Structured pose outputs
========================================
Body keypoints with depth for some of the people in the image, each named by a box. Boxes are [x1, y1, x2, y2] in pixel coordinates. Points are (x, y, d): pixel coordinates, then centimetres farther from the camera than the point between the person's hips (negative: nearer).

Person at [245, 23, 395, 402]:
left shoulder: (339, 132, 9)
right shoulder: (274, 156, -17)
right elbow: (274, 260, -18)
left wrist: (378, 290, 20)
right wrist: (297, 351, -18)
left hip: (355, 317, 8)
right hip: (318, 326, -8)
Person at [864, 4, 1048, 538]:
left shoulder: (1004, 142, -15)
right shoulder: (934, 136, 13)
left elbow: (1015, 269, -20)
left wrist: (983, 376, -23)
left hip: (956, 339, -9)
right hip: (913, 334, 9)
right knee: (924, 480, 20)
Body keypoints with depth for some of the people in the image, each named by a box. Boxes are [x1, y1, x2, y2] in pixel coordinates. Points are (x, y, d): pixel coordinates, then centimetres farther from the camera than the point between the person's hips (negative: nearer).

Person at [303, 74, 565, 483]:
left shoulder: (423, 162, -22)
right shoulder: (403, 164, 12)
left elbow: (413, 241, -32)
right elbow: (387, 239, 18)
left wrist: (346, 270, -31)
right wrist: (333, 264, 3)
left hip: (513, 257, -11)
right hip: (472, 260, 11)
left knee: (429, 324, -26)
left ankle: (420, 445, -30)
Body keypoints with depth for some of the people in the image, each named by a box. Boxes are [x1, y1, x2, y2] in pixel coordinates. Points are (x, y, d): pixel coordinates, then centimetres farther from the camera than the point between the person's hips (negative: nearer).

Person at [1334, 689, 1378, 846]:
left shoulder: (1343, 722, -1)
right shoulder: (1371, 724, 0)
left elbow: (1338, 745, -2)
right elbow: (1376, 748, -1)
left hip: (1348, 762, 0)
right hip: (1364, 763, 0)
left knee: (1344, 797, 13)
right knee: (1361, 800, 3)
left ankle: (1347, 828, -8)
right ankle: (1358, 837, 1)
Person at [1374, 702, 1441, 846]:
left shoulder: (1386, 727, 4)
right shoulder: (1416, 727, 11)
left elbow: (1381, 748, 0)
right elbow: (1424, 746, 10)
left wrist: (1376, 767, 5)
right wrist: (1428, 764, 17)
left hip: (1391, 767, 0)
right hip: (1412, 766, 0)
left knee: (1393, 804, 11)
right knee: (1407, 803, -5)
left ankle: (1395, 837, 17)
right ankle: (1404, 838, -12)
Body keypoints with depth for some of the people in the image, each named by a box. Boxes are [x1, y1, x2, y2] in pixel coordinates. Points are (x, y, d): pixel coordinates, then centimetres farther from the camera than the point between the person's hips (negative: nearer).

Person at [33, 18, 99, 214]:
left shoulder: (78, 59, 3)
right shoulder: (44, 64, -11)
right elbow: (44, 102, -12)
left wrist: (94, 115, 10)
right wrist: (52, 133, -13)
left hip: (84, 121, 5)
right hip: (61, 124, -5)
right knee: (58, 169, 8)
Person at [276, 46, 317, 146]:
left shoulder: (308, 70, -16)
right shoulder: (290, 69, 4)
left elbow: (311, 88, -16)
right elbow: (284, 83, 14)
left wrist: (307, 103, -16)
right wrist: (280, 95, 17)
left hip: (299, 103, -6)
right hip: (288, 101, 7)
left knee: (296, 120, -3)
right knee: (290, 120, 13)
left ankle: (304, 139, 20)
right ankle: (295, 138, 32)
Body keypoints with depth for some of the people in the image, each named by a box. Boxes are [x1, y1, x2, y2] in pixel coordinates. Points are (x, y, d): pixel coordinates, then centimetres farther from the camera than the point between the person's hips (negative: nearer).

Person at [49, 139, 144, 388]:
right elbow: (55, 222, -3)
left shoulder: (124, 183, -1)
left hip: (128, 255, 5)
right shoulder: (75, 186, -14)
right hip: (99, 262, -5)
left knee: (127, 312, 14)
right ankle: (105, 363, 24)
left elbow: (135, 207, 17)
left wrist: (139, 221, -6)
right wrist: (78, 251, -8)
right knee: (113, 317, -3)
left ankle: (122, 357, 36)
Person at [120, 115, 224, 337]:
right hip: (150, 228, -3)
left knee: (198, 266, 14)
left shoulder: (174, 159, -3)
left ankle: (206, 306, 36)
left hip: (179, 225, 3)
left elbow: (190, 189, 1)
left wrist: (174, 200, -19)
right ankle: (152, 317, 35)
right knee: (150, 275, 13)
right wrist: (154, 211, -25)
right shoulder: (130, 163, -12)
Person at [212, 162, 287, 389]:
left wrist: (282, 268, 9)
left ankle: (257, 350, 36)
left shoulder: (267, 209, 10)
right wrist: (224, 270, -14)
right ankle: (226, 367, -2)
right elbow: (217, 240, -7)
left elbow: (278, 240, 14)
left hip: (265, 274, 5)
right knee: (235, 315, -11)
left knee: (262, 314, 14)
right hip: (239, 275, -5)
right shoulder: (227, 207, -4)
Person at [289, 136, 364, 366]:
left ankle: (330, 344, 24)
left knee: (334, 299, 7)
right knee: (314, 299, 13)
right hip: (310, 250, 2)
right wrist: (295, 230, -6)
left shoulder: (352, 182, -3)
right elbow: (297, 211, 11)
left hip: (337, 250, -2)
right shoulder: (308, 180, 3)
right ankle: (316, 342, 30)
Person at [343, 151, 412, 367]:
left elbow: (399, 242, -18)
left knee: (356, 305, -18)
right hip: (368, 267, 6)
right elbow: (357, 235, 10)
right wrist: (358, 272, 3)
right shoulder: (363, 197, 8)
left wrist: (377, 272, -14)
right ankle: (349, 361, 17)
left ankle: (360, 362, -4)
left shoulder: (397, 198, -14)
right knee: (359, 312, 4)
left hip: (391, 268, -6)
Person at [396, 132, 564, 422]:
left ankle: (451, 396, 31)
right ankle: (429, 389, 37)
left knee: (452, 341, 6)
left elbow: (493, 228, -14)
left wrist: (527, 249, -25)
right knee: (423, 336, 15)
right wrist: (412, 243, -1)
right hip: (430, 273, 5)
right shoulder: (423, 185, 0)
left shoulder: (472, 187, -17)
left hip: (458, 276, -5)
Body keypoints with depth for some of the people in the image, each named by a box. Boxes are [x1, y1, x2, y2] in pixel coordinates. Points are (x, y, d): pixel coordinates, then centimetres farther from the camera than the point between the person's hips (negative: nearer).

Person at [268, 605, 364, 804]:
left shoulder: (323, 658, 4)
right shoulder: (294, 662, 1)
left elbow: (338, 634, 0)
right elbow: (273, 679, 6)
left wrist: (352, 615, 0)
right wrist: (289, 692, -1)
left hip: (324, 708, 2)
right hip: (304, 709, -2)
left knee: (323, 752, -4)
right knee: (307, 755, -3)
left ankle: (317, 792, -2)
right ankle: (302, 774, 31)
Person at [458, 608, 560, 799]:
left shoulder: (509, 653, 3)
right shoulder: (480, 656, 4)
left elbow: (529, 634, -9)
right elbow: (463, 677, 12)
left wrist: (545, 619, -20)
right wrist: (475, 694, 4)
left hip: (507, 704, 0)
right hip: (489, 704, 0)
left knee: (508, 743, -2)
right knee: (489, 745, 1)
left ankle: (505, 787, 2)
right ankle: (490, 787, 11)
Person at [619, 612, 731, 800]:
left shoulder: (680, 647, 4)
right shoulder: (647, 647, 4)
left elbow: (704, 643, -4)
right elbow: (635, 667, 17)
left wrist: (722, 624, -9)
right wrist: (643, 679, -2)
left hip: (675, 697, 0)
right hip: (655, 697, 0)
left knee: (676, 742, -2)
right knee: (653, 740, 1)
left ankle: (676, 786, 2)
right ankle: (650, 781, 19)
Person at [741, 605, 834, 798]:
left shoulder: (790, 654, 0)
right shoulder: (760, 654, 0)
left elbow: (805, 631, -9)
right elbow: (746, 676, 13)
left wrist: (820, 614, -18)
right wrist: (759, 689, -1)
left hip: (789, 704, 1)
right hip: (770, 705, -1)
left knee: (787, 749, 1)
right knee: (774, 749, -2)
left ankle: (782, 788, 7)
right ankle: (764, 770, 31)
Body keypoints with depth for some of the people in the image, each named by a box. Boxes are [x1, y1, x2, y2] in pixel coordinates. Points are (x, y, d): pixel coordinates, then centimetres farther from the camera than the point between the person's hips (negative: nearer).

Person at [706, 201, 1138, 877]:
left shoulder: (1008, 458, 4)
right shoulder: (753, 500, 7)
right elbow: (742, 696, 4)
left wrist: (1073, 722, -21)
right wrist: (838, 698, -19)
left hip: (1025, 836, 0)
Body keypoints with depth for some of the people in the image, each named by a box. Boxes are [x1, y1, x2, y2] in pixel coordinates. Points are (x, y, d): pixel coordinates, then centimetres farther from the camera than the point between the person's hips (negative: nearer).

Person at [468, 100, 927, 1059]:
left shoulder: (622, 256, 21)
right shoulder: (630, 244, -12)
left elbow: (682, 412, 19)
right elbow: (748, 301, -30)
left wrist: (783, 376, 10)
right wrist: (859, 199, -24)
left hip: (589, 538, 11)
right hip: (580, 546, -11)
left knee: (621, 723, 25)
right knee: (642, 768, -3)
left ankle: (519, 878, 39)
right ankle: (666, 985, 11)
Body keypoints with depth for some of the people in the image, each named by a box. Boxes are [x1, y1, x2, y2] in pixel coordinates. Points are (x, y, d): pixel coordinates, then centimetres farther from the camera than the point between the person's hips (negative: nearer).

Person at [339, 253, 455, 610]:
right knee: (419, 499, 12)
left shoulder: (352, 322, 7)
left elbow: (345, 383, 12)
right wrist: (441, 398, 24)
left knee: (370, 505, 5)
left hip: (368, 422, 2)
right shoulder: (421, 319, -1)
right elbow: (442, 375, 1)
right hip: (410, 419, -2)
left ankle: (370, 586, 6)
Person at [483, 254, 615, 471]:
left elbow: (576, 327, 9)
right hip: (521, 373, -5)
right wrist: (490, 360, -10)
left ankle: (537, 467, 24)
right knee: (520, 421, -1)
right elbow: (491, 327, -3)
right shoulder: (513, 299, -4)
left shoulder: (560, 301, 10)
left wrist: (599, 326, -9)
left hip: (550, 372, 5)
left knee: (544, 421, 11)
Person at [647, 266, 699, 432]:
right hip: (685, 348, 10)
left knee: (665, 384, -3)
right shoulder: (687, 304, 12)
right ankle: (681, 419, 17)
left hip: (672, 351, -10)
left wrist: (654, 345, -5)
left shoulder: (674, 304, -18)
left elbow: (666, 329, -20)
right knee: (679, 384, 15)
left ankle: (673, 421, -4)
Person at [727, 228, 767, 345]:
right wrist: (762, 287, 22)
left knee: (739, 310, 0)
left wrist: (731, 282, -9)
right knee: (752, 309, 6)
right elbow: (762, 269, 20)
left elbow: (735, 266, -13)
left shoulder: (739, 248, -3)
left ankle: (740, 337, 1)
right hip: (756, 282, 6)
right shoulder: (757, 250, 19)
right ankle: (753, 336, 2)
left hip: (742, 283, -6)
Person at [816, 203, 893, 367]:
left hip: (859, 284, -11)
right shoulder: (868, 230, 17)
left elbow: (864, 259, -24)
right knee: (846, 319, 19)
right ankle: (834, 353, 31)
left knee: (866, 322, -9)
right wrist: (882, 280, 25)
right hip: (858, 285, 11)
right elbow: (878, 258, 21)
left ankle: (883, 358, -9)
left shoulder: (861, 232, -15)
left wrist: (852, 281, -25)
========================================
Problem description: In the answer, the lines from the first line of the data above through the line containing "right knee: (924, 480, 20)" must appear exactly as written, with nothing else.

Exercise result:
Body keypoints with depth for some of the people in the image, each named by a box. Boxes are [x1, y1, x2, y2] in pixel coordinates. Points are (x, y, d): pixel coordinates, then centimetres farther from the camera than the point between the person's hips (negative: nearer).

Person at [245, 23, 395, 402]:
left shoulder: (339, 132, 9)
right shoulder: (274, 156, -17)
right elbow: (274, 260, -18)
left wrist: (378, 290, 20)
right wrist: (297, 351, -18)
left hip: (355, 317, 8)
right hip: (318, 326, -8)
Person at [864, 4, 1048, 538]:
left shoulder: (1004, 142, -15)
right shoulder: (934, 136, 13)
left elbow: (1015, 269, -20)
left wrist: (983, 376, -23)
left hip: (956, 339, -9)
right hip: (913, 334, 9)
right knee: (924, 480, 20)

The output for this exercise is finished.